What you need to do — Go through the records below and return each line that has "casing" in it.

Exercise data —
* * * * * * * * *
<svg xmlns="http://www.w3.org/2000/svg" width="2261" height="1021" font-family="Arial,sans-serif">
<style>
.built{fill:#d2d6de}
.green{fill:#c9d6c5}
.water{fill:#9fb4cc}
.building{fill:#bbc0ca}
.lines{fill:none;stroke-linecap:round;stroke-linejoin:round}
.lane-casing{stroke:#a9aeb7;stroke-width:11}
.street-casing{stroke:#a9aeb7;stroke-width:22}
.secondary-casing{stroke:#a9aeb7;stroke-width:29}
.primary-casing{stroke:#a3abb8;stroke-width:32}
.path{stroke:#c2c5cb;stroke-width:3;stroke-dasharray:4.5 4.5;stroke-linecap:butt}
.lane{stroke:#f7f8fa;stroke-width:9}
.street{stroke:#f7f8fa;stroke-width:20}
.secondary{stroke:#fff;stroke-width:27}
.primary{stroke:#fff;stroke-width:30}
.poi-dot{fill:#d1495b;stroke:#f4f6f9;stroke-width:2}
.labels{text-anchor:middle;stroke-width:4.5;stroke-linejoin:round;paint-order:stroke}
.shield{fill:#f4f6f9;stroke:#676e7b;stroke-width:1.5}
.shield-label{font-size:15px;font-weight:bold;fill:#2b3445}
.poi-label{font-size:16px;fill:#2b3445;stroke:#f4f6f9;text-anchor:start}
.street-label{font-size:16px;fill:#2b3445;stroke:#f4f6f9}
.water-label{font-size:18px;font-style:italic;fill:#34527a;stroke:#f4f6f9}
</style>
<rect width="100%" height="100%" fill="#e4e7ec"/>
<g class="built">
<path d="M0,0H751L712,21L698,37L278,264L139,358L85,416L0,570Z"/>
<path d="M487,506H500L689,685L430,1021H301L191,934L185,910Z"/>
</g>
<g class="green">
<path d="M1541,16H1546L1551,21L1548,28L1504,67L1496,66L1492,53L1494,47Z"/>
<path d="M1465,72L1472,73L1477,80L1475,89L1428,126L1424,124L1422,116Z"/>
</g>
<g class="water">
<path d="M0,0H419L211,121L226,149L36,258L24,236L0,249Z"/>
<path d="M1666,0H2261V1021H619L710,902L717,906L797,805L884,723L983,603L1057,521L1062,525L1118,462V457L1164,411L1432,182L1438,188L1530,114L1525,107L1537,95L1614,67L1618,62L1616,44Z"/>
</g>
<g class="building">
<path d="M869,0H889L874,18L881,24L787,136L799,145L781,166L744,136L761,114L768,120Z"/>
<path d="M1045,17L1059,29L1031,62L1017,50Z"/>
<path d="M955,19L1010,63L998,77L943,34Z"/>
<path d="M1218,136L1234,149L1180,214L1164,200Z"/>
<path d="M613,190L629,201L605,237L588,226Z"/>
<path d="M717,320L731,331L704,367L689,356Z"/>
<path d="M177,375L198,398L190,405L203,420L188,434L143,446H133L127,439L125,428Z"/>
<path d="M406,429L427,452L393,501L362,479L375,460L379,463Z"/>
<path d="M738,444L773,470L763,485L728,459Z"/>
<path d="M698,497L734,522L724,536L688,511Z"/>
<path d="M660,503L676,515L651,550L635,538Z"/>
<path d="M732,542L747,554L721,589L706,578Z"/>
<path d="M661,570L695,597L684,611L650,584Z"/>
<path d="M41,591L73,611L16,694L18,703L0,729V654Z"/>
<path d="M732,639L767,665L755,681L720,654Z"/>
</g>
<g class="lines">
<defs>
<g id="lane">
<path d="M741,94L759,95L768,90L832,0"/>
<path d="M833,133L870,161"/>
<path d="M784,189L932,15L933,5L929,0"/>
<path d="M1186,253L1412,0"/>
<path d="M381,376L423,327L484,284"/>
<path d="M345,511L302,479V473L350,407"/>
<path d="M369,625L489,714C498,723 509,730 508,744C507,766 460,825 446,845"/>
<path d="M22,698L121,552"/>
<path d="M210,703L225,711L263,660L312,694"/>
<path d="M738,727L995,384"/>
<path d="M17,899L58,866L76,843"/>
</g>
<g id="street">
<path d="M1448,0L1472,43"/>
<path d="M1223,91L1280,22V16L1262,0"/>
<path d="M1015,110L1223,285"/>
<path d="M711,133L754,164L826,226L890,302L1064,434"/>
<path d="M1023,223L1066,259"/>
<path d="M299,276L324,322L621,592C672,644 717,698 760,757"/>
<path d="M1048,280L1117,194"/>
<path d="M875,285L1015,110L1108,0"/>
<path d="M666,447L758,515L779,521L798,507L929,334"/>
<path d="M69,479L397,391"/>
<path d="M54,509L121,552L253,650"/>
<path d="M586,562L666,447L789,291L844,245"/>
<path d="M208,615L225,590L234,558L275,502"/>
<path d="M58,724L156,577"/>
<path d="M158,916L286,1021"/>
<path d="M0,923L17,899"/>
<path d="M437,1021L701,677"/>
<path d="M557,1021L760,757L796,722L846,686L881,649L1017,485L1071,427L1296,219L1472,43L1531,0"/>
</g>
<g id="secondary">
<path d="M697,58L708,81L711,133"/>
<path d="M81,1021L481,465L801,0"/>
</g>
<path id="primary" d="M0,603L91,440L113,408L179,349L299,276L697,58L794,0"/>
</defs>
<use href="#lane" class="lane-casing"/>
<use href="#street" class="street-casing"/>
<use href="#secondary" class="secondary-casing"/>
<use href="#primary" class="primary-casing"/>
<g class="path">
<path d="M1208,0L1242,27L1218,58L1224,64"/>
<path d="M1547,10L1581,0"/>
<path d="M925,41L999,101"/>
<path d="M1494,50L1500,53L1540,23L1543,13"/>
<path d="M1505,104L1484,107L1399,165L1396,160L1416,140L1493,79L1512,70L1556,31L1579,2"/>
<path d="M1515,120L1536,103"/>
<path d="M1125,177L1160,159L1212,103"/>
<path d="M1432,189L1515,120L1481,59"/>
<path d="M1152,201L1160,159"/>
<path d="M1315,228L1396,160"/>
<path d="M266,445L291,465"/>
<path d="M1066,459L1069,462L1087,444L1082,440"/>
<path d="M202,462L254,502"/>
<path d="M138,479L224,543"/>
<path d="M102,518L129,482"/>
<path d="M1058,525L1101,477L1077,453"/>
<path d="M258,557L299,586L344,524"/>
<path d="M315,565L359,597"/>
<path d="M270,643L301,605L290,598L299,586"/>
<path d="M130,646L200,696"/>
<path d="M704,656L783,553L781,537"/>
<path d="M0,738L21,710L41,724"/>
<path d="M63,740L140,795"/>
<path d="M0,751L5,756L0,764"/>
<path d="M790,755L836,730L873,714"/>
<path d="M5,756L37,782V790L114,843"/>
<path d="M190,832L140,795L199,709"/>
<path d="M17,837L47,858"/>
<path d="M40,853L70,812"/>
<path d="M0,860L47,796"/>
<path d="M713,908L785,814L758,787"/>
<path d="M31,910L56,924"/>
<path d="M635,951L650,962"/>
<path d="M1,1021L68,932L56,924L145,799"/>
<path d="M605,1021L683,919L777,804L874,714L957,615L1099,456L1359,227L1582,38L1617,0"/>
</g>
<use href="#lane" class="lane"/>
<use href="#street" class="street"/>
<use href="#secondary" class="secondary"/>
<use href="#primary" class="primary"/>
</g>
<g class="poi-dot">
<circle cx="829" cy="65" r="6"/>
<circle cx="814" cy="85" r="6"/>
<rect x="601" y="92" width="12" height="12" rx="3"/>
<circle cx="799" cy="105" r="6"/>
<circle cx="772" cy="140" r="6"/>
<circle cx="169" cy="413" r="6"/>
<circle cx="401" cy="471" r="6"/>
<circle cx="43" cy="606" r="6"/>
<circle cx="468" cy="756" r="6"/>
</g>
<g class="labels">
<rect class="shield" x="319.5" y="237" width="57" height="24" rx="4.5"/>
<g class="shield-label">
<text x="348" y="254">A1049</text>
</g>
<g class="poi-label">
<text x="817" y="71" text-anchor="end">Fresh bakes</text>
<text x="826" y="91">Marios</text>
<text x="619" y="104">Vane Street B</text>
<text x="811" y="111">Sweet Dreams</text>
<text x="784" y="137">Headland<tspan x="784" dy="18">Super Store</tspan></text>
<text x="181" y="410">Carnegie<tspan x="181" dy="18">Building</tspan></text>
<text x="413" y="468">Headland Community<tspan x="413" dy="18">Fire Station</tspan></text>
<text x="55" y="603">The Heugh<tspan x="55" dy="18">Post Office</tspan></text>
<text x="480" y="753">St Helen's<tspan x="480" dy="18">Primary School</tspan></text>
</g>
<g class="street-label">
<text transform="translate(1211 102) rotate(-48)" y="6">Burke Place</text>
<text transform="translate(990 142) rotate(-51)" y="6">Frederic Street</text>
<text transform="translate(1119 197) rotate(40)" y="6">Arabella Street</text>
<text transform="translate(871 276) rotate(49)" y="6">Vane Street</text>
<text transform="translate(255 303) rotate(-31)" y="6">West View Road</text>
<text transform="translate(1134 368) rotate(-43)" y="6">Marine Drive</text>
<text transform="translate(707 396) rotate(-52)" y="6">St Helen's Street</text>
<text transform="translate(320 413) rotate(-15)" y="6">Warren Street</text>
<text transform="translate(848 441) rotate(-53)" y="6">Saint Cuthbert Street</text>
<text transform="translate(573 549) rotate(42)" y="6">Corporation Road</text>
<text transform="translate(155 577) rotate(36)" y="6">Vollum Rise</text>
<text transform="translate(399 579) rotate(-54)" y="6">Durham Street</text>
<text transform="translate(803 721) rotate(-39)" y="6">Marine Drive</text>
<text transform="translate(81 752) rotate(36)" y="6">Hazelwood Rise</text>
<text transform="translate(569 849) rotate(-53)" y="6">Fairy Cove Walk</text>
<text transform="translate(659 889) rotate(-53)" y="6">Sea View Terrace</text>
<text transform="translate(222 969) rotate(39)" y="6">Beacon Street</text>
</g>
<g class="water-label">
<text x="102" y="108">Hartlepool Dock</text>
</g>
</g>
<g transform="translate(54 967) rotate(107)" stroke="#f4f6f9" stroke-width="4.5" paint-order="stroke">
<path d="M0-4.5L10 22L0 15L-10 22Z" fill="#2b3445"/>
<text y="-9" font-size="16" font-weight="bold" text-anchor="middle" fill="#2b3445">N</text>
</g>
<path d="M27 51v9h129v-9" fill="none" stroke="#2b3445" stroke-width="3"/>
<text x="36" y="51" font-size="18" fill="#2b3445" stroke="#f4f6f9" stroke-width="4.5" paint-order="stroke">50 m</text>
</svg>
* * * * * * * * *
Result of the task —
.lane-casing{stroke:#a9aeb7;stroke-width:11}
.street-casing{stroke:#a9aeb7;stroke-width:22}
.secondary-casing{stroke:#a9aeb7;stroke-width:29}
.primary-casing{stroke:#a3abb8;stroke-width:32}
<use href="#lane" class="lane-casing"/>
<use href="#street" class="street-casing"/>
<use href="#secondary" class="secondary-casing"/>
<use href="#primary" class="primary-casing"/>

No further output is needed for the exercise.